I think so. I remember hearing about object audio for the first time from Simon Tuff at the BBC some years ago, and thinking ‘have you lost your mind? 5.1 channels is hard enough!’ It will be a paradigm shift, but just as importantly the new standard represents a fresh approach to the way we work today.
So no more is it just a static downmix where a 5.1 mix is automatically combined into stereo; now it is something that is rendered into stereo, and the listening differences are tremendous. The difference between a straight downmix and a rendered two-channel version is that the latter is so much more pleasing to listen to. Immersive is a treat for the ears, but it is the basic stuff that is so much better.

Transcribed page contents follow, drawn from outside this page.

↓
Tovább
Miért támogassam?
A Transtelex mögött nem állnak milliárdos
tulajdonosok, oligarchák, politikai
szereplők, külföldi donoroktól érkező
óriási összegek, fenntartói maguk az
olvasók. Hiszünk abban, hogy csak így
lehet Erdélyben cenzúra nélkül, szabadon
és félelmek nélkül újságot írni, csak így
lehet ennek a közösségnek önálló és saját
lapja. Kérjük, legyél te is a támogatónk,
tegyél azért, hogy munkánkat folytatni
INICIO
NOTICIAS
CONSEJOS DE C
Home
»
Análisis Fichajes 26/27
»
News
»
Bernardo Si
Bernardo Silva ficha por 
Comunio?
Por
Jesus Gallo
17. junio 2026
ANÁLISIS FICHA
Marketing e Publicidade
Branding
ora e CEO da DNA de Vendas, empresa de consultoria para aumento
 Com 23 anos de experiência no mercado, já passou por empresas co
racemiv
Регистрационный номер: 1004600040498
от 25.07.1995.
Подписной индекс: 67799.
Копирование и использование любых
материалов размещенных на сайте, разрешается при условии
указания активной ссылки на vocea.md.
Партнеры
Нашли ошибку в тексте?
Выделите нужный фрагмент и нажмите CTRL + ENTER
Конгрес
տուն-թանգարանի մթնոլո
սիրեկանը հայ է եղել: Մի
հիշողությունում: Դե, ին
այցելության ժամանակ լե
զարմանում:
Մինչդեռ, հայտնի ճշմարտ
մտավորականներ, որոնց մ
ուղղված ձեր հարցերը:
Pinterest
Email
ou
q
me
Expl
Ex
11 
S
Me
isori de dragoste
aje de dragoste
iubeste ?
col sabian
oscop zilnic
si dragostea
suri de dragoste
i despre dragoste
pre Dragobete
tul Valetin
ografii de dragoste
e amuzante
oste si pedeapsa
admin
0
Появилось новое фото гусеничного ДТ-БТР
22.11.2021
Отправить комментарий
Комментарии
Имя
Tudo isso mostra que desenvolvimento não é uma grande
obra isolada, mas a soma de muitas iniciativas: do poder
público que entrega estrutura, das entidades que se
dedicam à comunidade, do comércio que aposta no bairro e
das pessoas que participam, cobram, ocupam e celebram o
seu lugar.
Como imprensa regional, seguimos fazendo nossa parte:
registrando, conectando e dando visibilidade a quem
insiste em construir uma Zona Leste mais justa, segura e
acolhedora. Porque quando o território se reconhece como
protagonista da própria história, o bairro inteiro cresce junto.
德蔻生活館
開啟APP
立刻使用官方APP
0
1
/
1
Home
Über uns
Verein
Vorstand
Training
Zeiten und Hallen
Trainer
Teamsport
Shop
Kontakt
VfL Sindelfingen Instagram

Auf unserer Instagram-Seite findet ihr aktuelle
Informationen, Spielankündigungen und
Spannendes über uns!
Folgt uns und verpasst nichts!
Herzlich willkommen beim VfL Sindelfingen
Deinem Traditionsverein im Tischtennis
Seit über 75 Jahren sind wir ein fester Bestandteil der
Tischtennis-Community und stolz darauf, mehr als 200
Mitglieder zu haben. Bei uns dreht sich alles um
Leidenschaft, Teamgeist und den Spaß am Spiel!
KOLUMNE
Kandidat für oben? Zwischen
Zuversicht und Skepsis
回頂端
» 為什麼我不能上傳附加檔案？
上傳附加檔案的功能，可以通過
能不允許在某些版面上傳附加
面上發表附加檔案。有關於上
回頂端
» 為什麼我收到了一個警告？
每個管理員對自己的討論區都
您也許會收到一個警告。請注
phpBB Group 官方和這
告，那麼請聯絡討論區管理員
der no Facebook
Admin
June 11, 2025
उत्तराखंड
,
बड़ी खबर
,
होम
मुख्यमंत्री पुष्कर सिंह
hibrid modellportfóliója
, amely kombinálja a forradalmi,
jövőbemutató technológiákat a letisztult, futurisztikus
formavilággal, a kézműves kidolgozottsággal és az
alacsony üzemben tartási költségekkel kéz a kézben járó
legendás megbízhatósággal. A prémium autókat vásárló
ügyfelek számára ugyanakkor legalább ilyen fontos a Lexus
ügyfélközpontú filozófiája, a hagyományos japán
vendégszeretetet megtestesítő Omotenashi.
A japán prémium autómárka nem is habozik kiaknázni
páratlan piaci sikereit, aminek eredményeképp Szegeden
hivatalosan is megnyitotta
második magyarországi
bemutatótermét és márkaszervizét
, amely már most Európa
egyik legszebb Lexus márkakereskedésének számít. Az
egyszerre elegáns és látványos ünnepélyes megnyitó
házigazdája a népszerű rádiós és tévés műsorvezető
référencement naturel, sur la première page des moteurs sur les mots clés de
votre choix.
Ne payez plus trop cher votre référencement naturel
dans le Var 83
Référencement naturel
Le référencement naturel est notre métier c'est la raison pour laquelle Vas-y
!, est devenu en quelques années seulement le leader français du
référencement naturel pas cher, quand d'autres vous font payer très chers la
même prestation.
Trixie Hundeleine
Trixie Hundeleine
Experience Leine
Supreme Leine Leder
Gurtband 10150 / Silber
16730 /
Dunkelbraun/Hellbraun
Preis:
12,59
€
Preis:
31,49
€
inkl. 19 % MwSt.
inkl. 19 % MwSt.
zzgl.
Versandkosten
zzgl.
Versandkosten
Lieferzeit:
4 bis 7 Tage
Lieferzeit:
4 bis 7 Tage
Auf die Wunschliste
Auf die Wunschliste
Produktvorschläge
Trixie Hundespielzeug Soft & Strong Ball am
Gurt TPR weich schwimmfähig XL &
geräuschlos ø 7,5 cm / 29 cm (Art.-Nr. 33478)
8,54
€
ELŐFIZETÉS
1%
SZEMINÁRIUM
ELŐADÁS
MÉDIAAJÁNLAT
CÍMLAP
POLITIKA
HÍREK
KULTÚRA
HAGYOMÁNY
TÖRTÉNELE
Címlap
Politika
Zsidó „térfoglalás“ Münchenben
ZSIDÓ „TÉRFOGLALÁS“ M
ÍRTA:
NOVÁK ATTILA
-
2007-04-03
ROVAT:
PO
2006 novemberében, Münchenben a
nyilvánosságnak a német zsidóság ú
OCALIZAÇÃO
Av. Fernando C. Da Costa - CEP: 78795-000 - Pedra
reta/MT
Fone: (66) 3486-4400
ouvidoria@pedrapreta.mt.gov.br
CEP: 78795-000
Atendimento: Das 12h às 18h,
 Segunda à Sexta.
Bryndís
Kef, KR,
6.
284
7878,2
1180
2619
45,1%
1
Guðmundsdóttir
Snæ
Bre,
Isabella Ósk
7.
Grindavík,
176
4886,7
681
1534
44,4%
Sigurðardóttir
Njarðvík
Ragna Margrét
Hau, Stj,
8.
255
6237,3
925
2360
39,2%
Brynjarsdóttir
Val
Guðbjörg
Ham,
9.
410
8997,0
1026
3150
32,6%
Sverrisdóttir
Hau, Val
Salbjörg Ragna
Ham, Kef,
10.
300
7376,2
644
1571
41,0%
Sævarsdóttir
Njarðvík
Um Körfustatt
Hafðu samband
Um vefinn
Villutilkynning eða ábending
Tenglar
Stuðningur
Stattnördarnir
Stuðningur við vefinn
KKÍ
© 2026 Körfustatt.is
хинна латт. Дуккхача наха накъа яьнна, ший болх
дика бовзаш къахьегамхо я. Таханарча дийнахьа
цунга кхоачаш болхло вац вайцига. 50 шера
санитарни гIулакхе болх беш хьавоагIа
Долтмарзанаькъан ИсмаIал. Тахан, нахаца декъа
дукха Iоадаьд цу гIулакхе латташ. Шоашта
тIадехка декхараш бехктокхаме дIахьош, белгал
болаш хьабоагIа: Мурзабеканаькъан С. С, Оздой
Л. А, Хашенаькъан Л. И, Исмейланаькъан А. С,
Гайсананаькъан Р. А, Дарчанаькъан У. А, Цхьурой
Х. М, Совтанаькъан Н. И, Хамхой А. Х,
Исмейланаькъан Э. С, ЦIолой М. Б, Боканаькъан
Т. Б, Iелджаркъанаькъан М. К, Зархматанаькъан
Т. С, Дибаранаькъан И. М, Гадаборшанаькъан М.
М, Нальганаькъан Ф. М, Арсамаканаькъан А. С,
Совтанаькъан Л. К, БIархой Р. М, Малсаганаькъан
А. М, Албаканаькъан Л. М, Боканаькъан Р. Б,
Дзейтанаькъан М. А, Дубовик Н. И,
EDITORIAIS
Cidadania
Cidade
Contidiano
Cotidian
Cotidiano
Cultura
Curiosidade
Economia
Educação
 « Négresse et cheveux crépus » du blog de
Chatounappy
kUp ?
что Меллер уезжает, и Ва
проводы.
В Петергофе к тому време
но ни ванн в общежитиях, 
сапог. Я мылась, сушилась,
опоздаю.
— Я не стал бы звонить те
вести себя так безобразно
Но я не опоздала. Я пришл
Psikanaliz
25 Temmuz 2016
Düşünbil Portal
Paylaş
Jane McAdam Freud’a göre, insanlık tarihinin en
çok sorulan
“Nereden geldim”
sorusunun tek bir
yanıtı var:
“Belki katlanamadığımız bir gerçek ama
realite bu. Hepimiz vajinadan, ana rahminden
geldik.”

Of course we have more efficient codecs at our disposal, but it is all the features that surround them that make the greatest difference. Getting that balance right took time, and maybe took everyone by surprise a little bit.
There has been extensive public showcasing of the various proposed systems over the last 12 months. How important has this been to the process, and when should we now expect a decision to be announced?
It is a significant aspect not only in terms of showing people what is coming, but also to highlight the fact that there is a difference between the lab environment and something that is standardised. It might be a fantastic development in its own right, but there has to be a dialogue about how it is implemented practically and without breaking the bank.
I can say that by the end of 2015 we were all pretty sure about the decision regarding the audio subsystem, and I do now expect that to be made public in time for NAB 2016.
NAB attendees would be advised to check out the ASTC Pavilion in the South Hall, but what should show visitors expect to see in particular from The Telos Alliance companies?
With the arrival of the AES67 audio-over-IP networking interoperability standard we have the opportunity to carry hundreds and hundreds of channels and still have them be perfectly synchronised to video. It is not necessary for them to be part of the IP video stream, so at NAB this year you will see a number of products from us that support this idea of separating audio from the core processing.
We expect these to be very popular as experience tells us that video people will do anything they can to shovel audio off to anywhere or anyone else! And of course the emergence of object-based audio isn’t exactly going to help matters on that front.